A também investigadora do Centro de Integridade Pública (CIP) explica ainda que, dado o fracasso do Governo moçambicano no combate ao terrorismo, os cortes no setor da Defesa "já eram esperados". Segundo Estrela Charles, trata-se de "mudar para uma estratégia menos onerosa para os cofres do Estado" e não um "deixar de lado a questão da guerra".
DW África: O que significam os cortes no setor da Defesa, numa altura em que persistem os ataques em Cabo Delgado e agoratambém no Niassa?
Estrela Charles (EC): Já era algo de esperar. Nós, como sociedade civil, já falámos muito sobre isso. Nos últimos 10 anos, o Governo gastou milhões e milhões com a guerra em Cabo Delgado. Não significa que reduzindo agora as despesas, o Governo estará a deixar de lado a questão da guerra e da segurança ou que as coisas lá podem piorar. Eu acredito que o Governo pode estar a mudar de estratégia no sentido de ter estratégias com menos custos.
A experiência mostra que os elevados custos que nós tivemos para Cabo Delgado não conseguiram resolver o problema. O que eu espero é que o Governo pretenda neste momento usar uma nova estratégia, menos onerosa para os cofres do Estado.
DW África: A proposta orçamental de 2025 prevê igualmente um corte de cerca de 19% nas despesas com Saúde e 11% na Educação. Não deveriam estes setores ser uma prioridade para o país?

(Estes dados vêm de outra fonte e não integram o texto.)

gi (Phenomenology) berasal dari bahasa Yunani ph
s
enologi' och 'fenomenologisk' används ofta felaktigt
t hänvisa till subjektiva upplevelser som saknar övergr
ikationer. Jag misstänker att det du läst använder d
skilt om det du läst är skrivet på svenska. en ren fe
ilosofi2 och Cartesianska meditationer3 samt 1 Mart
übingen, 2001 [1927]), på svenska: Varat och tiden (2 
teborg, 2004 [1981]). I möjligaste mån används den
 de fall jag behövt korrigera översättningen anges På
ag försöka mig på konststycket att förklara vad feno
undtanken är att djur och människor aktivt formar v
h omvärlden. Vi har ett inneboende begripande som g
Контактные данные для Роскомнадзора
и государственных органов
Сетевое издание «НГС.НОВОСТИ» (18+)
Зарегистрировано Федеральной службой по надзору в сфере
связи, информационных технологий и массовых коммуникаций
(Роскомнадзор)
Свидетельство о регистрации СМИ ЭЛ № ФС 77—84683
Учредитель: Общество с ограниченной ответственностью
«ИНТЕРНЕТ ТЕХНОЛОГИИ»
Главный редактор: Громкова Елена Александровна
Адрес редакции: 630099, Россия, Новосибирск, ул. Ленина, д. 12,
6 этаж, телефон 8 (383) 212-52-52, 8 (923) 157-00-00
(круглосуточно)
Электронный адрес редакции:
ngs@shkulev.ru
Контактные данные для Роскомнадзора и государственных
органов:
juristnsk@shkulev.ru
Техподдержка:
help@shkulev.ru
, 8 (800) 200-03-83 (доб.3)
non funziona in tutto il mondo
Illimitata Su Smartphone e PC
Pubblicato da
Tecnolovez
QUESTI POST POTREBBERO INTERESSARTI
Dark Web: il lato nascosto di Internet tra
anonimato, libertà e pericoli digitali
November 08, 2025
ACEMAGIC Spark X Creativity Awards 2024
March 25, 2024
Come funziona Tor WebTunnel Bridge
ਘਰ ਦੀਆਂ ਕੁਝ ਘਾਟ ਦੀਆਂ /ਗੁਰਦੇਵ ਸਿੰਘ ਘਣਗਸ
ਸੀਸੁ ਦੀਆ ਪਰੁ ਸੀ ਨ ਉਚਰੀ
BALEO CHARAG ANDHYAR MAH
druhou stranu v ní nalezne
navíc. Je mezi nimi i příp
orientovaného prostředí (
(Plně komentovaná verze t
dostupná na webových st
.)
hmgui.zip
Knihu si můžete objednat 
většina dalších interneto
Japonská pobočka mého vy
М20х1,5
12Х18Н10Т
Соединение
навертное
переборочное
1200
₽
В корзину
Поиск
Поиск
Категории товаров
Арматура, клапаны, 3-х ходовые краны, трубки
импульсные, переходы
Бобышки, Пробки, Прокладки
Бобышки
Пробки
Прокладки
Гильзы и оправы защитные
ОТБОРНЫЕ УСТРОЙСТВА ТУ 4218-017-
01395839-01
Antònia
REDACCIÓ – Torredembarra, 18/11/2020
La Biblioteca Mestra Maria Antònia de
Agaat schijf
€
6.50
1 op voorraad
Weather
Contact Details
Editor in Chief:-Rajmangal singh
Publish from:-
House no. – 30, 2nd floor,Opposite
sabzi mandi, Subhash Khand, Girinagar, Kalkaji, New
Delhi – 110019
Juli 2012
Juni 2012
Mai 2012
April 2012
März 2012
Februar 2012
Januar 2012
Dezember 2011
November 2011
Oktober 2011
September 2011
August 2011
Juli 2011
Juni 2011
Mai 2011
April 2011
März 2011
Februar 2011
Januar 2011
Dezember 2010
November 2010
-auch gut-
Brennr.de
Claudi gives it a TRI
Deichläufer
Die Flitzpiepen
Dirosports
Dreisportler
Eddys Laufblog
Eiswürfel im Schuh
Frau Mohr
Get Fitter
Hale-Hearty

EC: Isso acaba por ser um pouco contraditório em relação ao discurso do Presidente de que ia desenvolver mais o capital humano e que pretendia melhorar as condições da educação e saúde. Nós vimos o ano passado, 2024, que o orçamento para o setor da saúde reduziu ligeiramente e agora também temos esta redução - apesar destes setores continuarem a ser setores que consomem a maior parte daquilo que é o orçamento.
Nos últimos anos, nós tivemos uma degradação muito grave destes dois setores. Há falta de tudo. E se olharmos para o setor da saúde, principalmente, vemos que Moçambique vive com base em programas internacionais e de doações. Neste caso, o que seria mais sensato era fazer auditorias às despesas, principalmente, às dos salários. Ainda temos muitas situações de muitos subsídios, de salários bastante elevados para o setor público. O setor público consome cerca de 70% ou mais do nosso orçamento. E outra parte é para o serviço da dívida. Então não sobra quase nada para poder fazer investimentos.
DW África: Na função pública, prevê-se um aumento de 1,3% em salários. É um plano realista?
EC: Nós gostaríamos de perceber e ouvir do Governo tudo aquilo que foi feito no ano passado, mesmo as intervenções do Fundo Monetário Internaciona (FMI) em relação a questão salariais. O que é que o Governo está a fazer realmente para poder ter uma massa salarial controlável, ajustável e de menos impacto nas receitas? O Governo fez auditorias à TSU e nós não sabemos quais são os resultados dessa auditoria - o que é que aconteceu, quanto é que reduziu na massa salarial? O Governo sabe da existência de funcionários fantasmas, principalmente no setor da defesa, mas não só. E o que é que está a fazer para resolver essa questão? Existe uma auditoria? O que é que está a acontecer?
Nós estamos num Governo, que tem uma gestão muito silenciosa, uma gestão oculta, uma gestão que não comunica com a população. Falta a explicação ao público em relação a tudo aquilo que já foi feito nos anos anteriores para poder reduzir a massa salarial.
DW África: Na sua opinião, o que poderia o Governo de Daniel Chapo fazer de diferente?
Algumas coisas já está a fazer. O Presidente Chapo tem-se mostrado um pouco mais comunicativo nos meios de comunicação. Tem recebido algumas congregações, algumas instituições, tem dialogado com essas instituições, mas ainda é muito pouco. E há uma contradição em relação àquilo que o próprio Presidente faz, pois essa abertura que o Presidente está a dar não é visível no seu próprio Governo. E um dos exemplos é que temos um PESOE 2025 que não foi debatido ao nível da sociedade civil.